Medan, Sihanouknewpost - Samia Suluhu Hassan adalah seorang wanita Muslim yang bersuara lembut yang didorong dari peran tidak jelas sebagai wakil presiden untuk menjadi pemimpin wanita pertama Tanzania setelah kematian mendadak John Magufuli.
Di bawah konstitusi Hassan, wakil presiden negara yang berusia 61 tahun, akan menjalani sisa masa jabatan lima tahun kedua Magufuli, yang tidak akan berakhir hingga 2025. Dia juga akan menjadi Presiden wanita pertama di Afrika Timur.
Setelah berkonsultasi dengan partai politik yang berkuasa di Chama Cha Mapinduzi, Suluhu akan mengusulkan penggantinya sebagai Wakil Presiden - dengan pengangkatan resmi dikonfirmasi oleh Majelis Nasional melalui pemungutan suara tidak kurang dari 50% dari semua Anggota Parlemen.
Apa yang kita ketahui tentang Suluhu?
Suluhu lahir pada tahun 1960 di Zanzibar, bekas pusat perbudakan dan pos perdagangan di Samudra Hindia.
Zanzibar yang saat itu masih menjadi kesultanan Muslim tidak bergabung secara resmi dengan Tanzania daratan selama empat tahun lagi.
Dia lulus dari sekolah menengah tetapi mengatakan di depan umum bahwa hasil akhirnya buruk, dan dia mengambil pekerjaan juru tulis di kantor pemerintah pada usia 17 tahun.
Pada tahun 1988, setelah melakukan studi lebih lanjut, dia naik pangkat menjadi petugas pembangunan di pemerintahan Zanzibari.
Dia dipekerjakan sebagai manajer proyek untuk Program Pangan Dunia PBB (WFP) dan kemudian pada 1990-an diangkat menjadi direktur eksekutif dari badan payung yang mengatur organisasi non-pemerintah di Zanzibar.

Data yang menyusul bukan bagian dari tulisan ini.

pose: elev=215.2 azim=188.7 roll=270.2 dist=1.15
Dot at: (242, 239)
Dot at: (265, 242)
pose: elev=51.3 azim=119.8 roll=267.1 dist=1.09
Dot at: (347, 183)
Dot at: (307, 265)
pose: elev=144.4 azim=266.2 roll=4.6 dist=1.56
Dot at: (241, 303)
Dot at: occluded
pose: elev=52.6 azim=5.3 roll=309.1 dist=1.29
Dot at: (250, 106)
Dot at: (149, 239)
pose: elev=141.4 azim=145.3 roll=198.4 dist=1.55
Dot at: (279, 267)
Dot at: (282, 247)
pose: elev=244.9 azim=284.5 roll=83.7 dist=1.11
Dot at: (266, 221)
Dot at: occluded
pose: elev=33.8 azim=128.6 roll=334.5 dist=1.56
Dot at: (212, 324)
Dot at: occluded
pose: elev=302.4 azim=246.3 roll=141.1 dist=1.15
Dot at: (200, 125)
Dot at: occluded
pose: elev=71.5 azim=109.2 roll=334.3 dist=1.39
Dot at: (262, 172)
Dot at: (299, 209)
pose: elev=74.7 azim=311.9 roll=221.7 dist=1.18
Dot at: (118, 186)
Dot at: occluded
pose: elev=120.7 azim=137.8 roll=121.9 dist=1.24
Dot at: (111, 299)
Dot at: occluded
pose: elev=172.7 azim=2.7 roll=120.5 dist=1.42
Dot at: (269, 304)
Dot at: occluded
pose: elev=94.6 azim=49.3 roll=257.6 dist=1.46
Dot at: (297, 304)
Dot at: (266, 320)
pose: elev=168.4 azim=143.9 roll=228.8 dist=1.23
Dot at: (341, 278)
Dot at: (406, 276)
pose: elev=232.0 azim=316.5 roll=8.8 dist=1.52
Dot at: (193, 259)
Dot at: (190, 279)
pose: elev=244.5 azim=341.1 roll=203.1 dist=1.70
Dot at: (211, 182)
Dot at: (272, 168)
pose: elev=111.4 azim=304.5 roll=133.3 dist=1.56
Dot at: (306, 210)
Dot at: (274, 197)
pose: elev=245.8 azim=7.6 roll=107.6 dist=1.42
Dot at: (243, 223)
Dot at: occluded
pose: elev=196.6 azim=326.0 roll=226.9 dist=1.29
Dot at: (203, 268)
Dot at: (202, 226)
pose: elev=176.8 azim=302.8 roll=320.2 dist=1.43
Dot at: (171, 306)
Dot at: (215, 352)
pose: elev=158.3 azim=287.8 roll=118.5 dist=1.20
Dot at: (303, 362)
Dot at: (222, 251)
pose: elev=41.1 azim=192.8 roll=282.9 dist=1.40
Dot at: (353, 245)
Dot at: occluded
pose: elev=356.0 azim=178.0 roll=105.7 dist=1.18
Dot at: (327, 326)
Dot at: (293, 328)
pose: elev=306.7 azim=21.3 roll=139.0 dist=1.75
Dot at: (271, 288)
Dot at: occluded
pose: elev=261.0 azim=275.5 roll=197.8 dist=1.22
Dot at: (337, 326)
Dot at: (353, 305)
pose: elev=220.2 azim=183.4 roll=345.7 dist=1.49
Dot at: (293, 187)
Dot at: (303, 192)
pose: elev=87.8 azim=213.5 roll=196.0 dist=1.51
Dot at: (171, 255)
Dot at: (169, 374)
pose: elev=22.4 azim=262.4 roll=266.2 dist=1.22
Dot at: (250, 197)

Dia adalah anggota parlemen untuk daerah pemilihan Makunduchi dari 2010 hingga 15 dan telah menjadi Menteri Negara di Kantor Wakil Presiden untuk Urusan Persatuan sejak 2010.
Pada 2014, ia menjabat sebagai wakil ketua Majelis Konstitusi yang bertugas menyusun konstitusi baru Tanzania.
Suluhu menikah dengan Hafidh Ameir, seorang pensiunan petugas pertanian, dan bersama-sama mereka memiliki tiga putra dan seorang putri.
Putri mereka Mwanu Hafidh Ameir adalah anggota DPR Zanzibar.
Suluhu adalah salah satu lingkaran kecil wanita yang memimpin negara-negara Afrika Timur. Burundi sempat memiliki penjabat presiden wanita pada tahun 1993, sementara Mauritius dan Ethiopia telah menunjuk wanita untuk peran seremonial presiden.